Я опасливо отошел подальше.
— Смотри, в шкаф… попадешь,— предупредил я. Гиря со страшным звоном влетела в стеклянную дверцу белого медицинского шкафа, выходца из тех еще времен, когда доктор Борменталь помогал профессору Преображенскому подсаживать стареющим москвичкам яичники обезьяны.
Внутри таких шкафов содержались обычно сверкающие эмалью лотки, в которых лежали блестящие инструменты, темные баночки с йодом и раствором бриллиантового зеленого, в просторечии — зеленкой, свернутые бинтики, молоточки, катушки с шелковой нитью и особые щипцы, которыми хирурги держат свои согнутые дугой иглы. Шкафы источали особый аромат стерильности и неземной чистоты. Их страшно было касаться, не вымыв предварительно руки карболовым мылом.
Ныне ветеран хранил здесь пухлые папки с нашей санитарной документацией. Разве мог он предположить, что его почтенная жизнь, начатая в какой-нибудь уездной больнице, окончится именно таким трагическим образом?
Стекла брызнули во все стороны, как бриллианты. Разделавшись с дверцей, гиря продолжила свое разрушительное движение, ломая полочки, сминая картон папок. Хрустнули скоросшиватели, порвались знаменитые ботиночные тесемки.
— Ну вот,— грустно сказал я,— где теперь архив содержать? Разве что в ванную старую свалим.

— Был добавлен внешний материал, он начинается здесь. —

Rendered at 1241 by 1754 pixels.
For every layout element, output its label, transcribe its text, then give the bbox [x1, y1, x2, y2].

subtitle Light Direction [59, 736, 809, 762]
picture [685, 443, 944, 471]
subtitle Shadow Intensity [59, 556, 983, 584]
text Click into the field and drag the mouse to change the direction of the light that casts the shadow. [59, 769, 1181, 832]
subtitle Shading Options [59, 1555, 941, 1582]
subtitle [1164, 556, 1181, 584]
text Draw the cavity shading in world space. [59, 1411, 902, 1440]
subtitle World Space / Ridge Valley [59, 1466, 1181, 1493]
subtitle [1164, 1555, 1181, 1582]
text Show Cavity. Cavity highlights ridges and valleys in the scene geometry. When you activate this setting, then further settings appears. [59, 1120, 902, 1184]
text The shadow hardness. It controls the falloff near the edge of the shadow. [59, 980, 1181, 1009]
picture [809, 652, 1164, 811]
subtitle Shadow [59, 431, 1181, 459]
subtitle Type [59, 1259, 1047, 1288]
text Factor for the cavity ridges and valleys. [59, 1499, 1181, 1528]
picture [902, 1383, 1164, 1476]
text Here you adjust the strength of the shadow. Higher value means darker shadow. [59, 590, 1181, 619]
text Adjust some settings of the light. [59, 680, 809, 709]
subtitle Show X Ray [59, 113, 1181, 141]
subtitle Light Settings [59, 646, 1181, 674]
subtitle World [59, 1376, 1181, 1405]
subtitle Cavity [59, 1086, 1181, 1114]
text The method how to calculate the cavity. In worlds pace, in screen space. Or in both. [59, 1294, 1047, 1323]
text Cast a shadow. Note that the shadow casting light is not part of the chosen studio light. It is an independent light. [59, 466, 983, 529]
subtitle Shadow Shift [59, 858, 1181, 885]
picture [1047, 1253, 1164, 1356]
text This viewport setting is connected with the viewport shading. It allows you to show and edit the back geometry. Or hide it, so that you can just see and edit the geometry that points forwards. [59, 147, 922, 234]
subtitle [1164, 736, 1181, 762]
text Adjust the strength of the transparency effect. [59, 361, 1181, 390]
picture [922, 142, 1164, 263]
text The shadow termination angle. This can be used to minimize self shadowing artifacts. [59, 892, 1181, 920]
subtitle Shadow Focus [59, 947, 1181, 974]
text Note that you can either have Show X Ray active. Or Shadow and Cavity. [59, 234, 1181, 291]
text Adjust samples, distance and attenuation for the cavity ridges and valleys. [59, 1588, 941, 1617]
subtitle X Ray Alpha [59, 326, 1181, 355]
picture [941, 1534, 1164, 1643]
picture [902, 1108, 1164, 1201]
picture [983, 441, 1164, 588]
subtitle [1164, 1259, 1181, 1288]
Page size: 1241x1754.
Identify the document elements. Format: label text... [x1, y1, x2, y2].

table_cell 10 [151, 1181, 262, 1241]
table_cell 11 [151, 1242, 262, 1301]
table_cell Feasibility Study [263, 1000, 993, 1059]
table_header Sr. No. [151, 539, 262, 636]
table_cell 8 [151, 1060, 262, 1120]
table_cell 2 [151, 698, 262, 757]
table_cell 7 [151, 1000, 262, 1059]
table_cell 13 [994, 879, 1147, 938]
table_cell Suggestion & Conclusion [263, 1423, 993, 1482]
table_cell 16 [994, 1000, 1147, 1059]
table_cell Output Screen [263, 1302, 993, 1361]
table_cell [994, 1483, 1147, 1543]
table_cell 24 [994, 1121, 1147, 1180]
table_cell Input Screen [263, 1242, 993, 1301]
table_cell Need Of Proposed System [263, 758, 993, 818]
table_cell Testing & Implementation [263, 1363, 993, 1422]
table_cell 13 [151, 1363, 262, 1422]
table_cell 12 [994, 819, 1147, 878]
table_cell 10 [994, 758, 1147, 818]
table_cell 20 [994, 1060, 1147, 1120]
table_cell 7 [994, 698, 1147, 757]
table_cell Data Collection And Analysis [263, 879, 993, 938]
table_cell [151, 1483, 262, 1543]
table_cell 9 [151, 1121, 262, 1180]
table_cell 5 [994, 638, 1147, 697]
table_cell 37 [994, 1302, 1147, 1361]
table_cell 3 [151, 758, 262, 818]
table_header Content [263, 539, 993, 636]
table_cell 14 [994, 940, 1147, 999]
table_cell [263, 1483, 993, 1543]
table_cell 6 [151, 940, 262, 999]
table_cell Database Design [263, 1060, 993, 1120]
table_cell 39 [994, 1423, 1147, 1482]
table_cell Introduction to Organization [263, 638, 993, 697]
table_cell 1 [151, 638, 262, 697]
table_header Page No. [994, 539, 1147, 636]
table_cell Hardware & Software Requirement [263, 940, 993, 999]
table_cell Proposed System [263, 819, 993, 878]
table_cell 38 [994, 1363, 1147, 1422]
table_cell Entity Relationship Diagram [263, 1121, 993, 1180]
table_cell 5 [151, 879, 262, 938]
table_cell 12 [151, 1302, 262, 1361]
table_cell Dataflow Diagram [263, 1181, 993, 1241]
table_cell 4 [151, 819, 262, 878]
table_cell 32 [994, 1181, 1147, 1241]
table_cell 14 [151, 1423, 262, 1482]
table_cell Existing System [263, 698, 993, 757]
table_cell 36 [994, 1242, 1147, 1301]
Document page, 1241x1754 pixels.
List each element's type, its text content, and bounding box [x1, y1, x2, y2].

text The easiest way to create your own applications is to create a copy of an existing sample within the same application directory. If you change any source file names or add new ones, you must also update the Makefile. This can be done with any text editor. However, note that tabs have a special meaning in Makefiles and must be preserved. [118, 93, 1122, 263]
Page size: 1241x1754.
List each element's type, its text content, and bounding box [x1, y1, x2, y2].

— В этой ванне я иногда сплю,— отрезал Андрейка.— Ее изгибы соответствуют физиологическим потребностям моего позвоночника.
Физиологическим потребностям у нас всю жизнь другие изгибы соответствовали, женские, но я об этом решил не упоминать.
— Ладно, чего там Макрофагу понадобилось в такую рань? — Андрейка взглянул на часы, затем посмотрел в окно. Там ходили троллейбусы, пустые, так как абсолютное большинство горожан уже добралось до своих рабочих мест, нацепило робы, спустилось под землю, уселось за пульты, включило радио и возложило руки на замызганные клавиатуры своих компьютеров.
— Я почем знаю? Велели собирать контингент, как обычно, обещали поотрывать всем яйца. Интересно, чем он Людочке угрожает?
— Все собрались?
Тромбоцит Трихофитихович посербывал чай из высокого стакана с подстаканником. Начальник отдела сбережения остатков здорового образа жизни слегка притопывал ногой, выражая таким образом крайнюю степень своего нетерпения. Не вынутая из стакана ложка тихонько звенела.